Review of KUMAN THONG: Mother in Mourning

July 10, 2024



Online English tutor Clara (Cindy Miranda) was a single mother raising two energetic kids -- Katie (Althea Rueda) and Isaac (Emmanuel Esquivel). One fateful day, Isaac suddenly passed away in a freak accident. Clara could not move on from her extreme grief, and would always brought the urn with his ashes with her everywhere she went, even when she travelled to Thailand with her Thai boyfriend Sai Chon (Max Nattapol).

Sai Chon had proposed marriage to Clara, so he brought Clara and Katie with him to visit his mother Khun Nam (Jariya Therakaosal) in his home country. They wanted to ask for her blessing so they can get eventually get married in the Philippines. While out shopping in the market, Clara saw a crazed laughing woman (Pateharaporn Tongtiva) carrying a doll of a baby. The stranger said she how Clara could get her dead son back. 

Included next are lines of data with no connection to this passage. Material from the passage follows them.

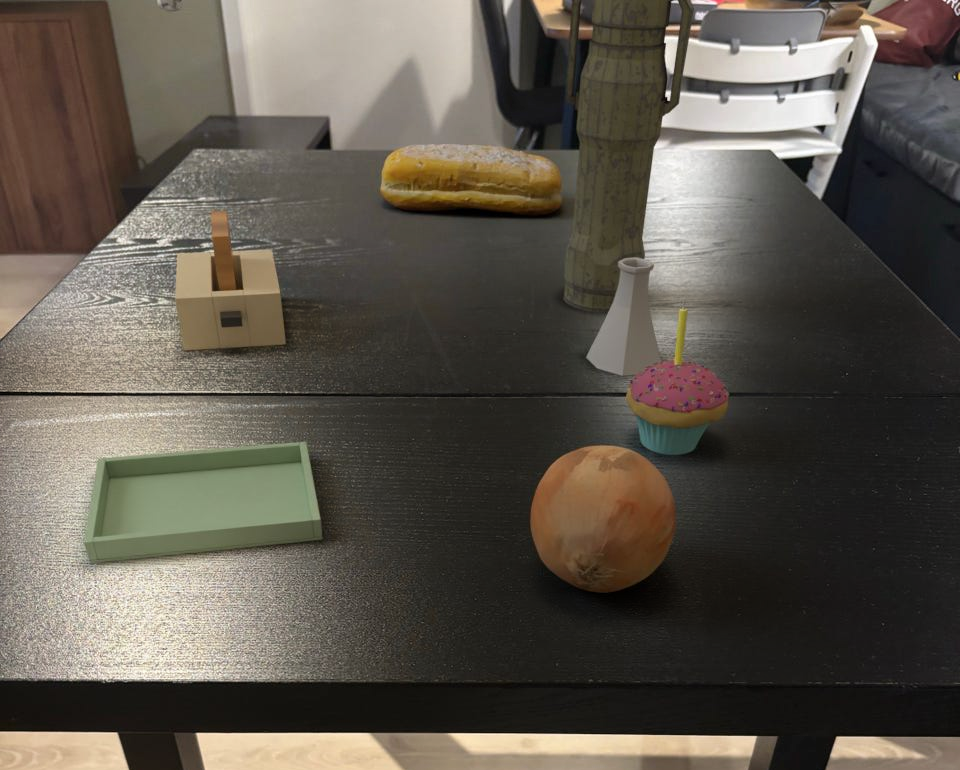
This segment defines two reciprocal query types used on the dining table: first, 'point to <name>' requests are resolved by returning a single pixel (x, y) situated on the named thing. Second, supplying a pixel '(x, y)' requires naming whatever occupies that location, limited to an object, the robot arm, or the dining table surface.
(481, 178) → the bread
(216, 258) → the toast
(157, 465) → the tray
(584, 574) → the onion
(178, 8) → the robot arm
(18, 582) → the dining table surface
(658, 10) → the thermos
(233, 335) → the toaster
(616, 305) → the flask
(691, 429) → the cupcake
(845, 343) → the dining table surface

Movie star Xian Lim dons his director's hat for the third time, after "Tabon" (Cinemalaya 2019) and "Hello, Universe!" (2023).  Lim also co-wrote the script with Iris Lee, who was also an associate producer in this project. Troubled personal life aside, this film does prove that Lim does have good directorial aptitude for this horror material. His camera angles, lighting decisions, suspense build-up and startle techniques were not bad. 

The story was actually better than what I thought. Kuman thong is a real item in Thai folk culture with roots in black magic, so that is interesting.  However, the script was not too good. Clara bringing the urn to Thailand and carrying it in her arms around the market was just too weird, a screaming red flag. Also, I get that a dead person can be revived if a spirit possessed it, but why would the body remain alive and normal, if the spirit had left? Absurd.  

It is very good to see Cindy Miranda out of Vivamax, but too bad that her Clara only had two moods here -- either depressed or angry.  Lim may need some more experience in directing child actors so they do not come across as annoying brats. This is Thai actor Nattapol's first feature film after starring in several TV series since 2016. He did well in his challenging role of a man caught between his gloomy lover and his clingy mother. 5/10.